With his forefinger and thumb, he thrusts several gentlemen's and ladies' eyes out of their heads, without the least pain, at which time they see an unspeakable number of beautiful colours; and after they are entertained to the full, he places them again in their proper sockets, without any damage to the sight.

He lets any gentleman drink a quart of hot melted Pead, and by a draught of prepared liquor, of which he takes part himself, he makes the said lead pass through the said gentleman, before all the spectators, without any damage; after which it is produced in a cake to the company.

With many other wonderful performances of art, too tedious here to mention.

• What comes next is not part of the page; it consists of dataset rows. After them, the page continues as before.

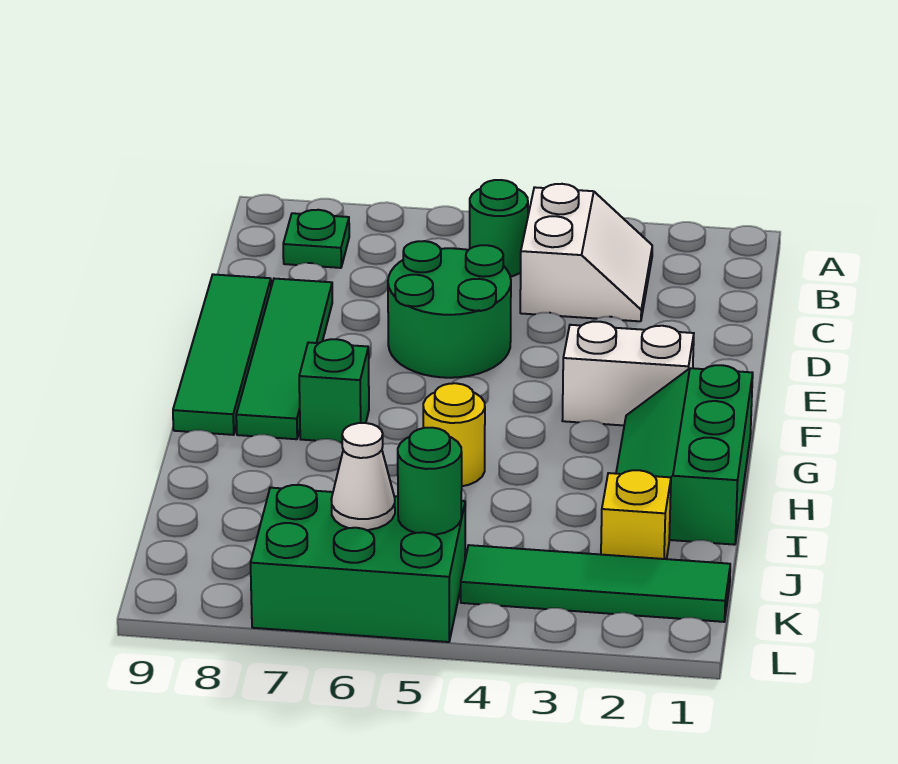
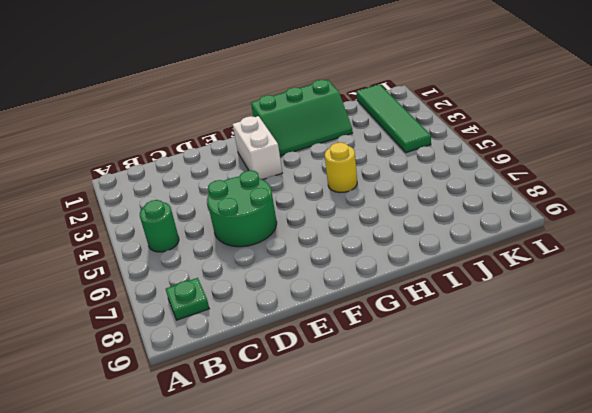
none -> white slope B3:C4 level 1 top 4
none -> green tile D8:G8 level 1
none -> green tile D9:G9 level 1

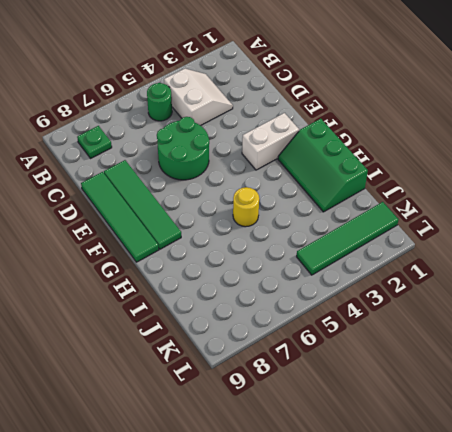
none -> green brick G7 level 1
none -> yellow brick J2 level 1
none -> green brick K5:L7 level 1

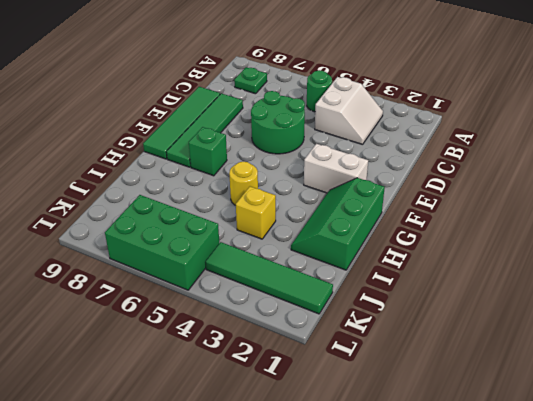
yellow brick I4 level 1 -> yellow brick J2 level 1
none -> green round brick K5 level 2
none -> white cone K6 level 2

The said artist has performed before most kings and princes in Europe with great applause.

He performs every day (except Sundays) from ten of the clock to one in the forenoon; and from four till seven in the evening, at the New Inn in Smithfield.

The first seat a British crown, the second a British halfcrown, and the lowest a British shilling.

N. B. The best hands in town are to play at the said show.